Com base no excerto sobre arte e antropologia, explique por que uma teoria da arte não pode hoje dispensar uma abordagem antropológica.

EXCERTO DA FONTE:
◆ ◆ ◆ ◆ ◆

Como afirma José António Fernandes Dias" uma teoria da arte, não pode hoje dispensar uma abordagem antropológica da arte. Esta, contribui para o entendimento das práticas artísticas da nossa modernidade e post-modernidade: nas suas manifestações concretas, nas concepções que dela se fazem na vida quotidiana e no mundo dos especialistas, nos seus usos." A Antropologia contaminou de tal forma o mundo da arte desde os anos sessenta a esta parte que, referindo-nos às relações entre arte e ciência se poderia afirmar que: do mesmo modo que o cubismo está contaminado pela Física e pela Lei da Relatividade, o Surrealismo pela Psicanálise, a arte que surgiu após a década de sessenta, está ligada e fortemente contaminada pela Antropologia. Estes ecos da Antropologia no mundo da arte surgem a vários níveis: vão desde a alteração da situação arte nas nossas sociedades, que, tal como na vida dos povos primitivos não surge separada mas perpassa todos os níveis da vida social; à própria escolha dos materiais para a expressão, que passa a ser orientada pelas potencialidades destes do ponto de vista semântico; e até, do ponto de vista dos operadores, surgem alterações como, por exemplo, o modo como alguns artistas copiam ou tomam como modelo para a sua actividade o trabalho do etnógrafo.

◆ ◆ ◆ ◆ ◆

DADOS FORNECIDOS:
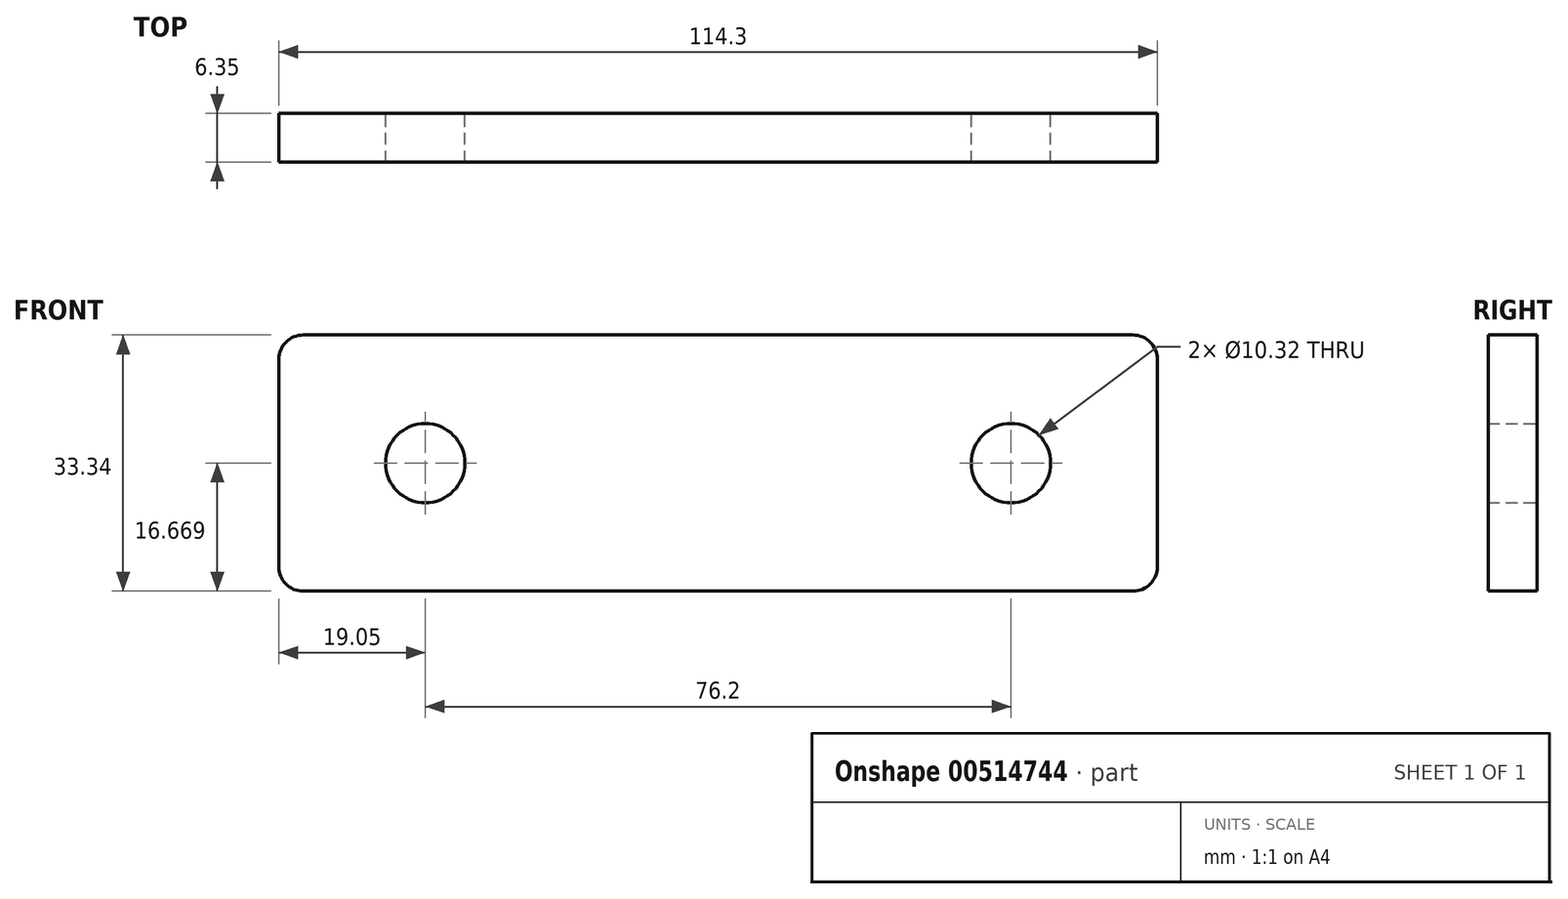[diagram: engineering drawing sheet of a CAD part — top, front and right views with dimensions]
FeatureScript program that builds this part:
annotation { "Feature Type Name" : "Feature", "Feature Type Description" : "" }
export const myFeature = defineFeature(function(context is Context, id is Id, definition is map)
    precondition{}
    {
        {
            var Q0;
            Q0=qCreatedBy(makeId("Front.planeOp"),FACE);
            var sketch = newSketch(context, id + "F0", { "sketchPlane" : qUnion([Q0])});
            skLineSegment(sketch, "E0.bottom", {"start": v(3.17, 0) * mm, "end": v(111.13, 0) * mm});
            skLineSegment(sketch, "E0.top", {"start": v(3.17, 33.34) * mm, "end": v(111.13, 33.34) * mm});
            skLineSegment(sketch, "E0.left", {"start": v(0, 3.18) * mm, "end": v(0, 30.16) * mm});
            skLineSegment(sketch, "E0.right", {"start": v(114.3, 3.18) * mm, "end": v(114.3, 30.16) * mm});
            skLineSegment(sketch, "E1.bottom", {"start": v(38.1, 0) * mm, "end": v(76.2, 0) * mm});
            skLineSegment(sketch, "E1.top", {"start": v(41.28, -30.15) * mm, "end": v(73.03, -30.15) * mm});
            skLineSegment(sketch, "E1.left", {"start": v(38.1, 0) * mm, "end": v(38.1, -26.97) * mm});
            skLineSegment(sketch, "E1.right", {"start": v(76.2, 0) * mm, "end": v(76.2, -26.97) * mm});
            skCircle(sketch, "E2", {"center": v(19.05, 16.67) * mm, "radius": 5.16 * mm});
            skCircle(sketch, "E3", {"center": v(95.25, 16.67) * mm, "radius": 5.16 * mm});
            skPoint(sketch, "E4.visualSharp", {"position": v(0, 33.34) * mm});
            skArc(sketch, "E4.filletArc", {"start": v(3.17, 33.34) * mm, "mid": v(0.93, 32.4) * mm, "end": v(0, 30.16) * mm});
            skPoint(sketch, "E5.visualSharp", {"position": v(0, 0) * mm});
            skArc(sketch, "E5.filletArc", {"start": v(0, 3.18) * mm, "mid": v(0.93, 0.93) * mm, "end": v(3.17, 0) * mm});
            skPoint(sketch, "E6.visualSharp", {"position": v(114.3, 0) * mm});
            skArc(sketch, "E6.filletArc", {"start": v(111.13, 0) * mm, "mid": v(113.37, 0.93) * mm, "end": v(114.3, 3.18) * mm});
            skPoint(sketch, "E7.visualSharp", {"position": v(114.3, 33.34) * mm});
            skArc(sketch, "E7.filletArc", {"start": v(114.3, 30.16) * mm, "mid": v(113.37, 32.4) * mm, "end": v(111.13, 33.34) * mm});
            skPoint(sketch, "E8.visualSharp", {"position": v(76.2, -30.15) * mm});
            skArc(sketch, "E8.filletArc", {"start": v(73.03, -30.15) * mm, "mid": v(75.27, -29.22) * mm, "end": v(76.2, -26.97) * mm});
            skPoint(sketch, "E9.visualSharp", {"position": v(38.1, -30.15) * mm});
            skArc(sketch, "E9.filletArc", {"start": v(38.1, -26.97) * mm, "mid": v(39.03, -29.22) * mm, "end": v(41.28, -30.15) * mm});
            skSolve(sketch);
        }
        {
            var Q0;
            Q0=makeQuery(id+"F0.imprint","IMPRINT",FACE,{"disambiguationData":[TD([[makeQuery(id+"F0.imprint","IMPRINT",EDGE,{"derivedFrom":sQuery(id+"F0.wireOp",EDGE,"E0.top")}),-1.0]])]});
            var Q1;
            Q1=makeQuery(id+"F0.imprint","IMPRINT",FACE,{"disambiguationData":[TD([[makeQuery(id+"F0.imprint","IMPRINT",EDGE,{"derivedFrom":sQuery(id+"F0.wireOp",EDGE,"E1.bottom")}),-1.0]])]});
            extrude(context, id + "F1", {"entities" : qUnion([Q0, Q1]), "flatOperationType" : FlatOperationType.REMOVE, "depth" : 6.35 * mm, "offsetDistance" : 25.4 * mm, "domain" : OperationDomain.MODEL});
        }
    });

◆ ◆ ◆ ◆ ◆

RESPOSTA AO EXERCÍCIO: A abordagem antropológica contribui para o entendimento das práticas artísticas da modernidade e da post-modernidade. Contribui tanto nas suas manifestações concretas como nas concepções que delas se fazem na vida quotidiana e no mundo dos especialistas, e ainda nos seus usos.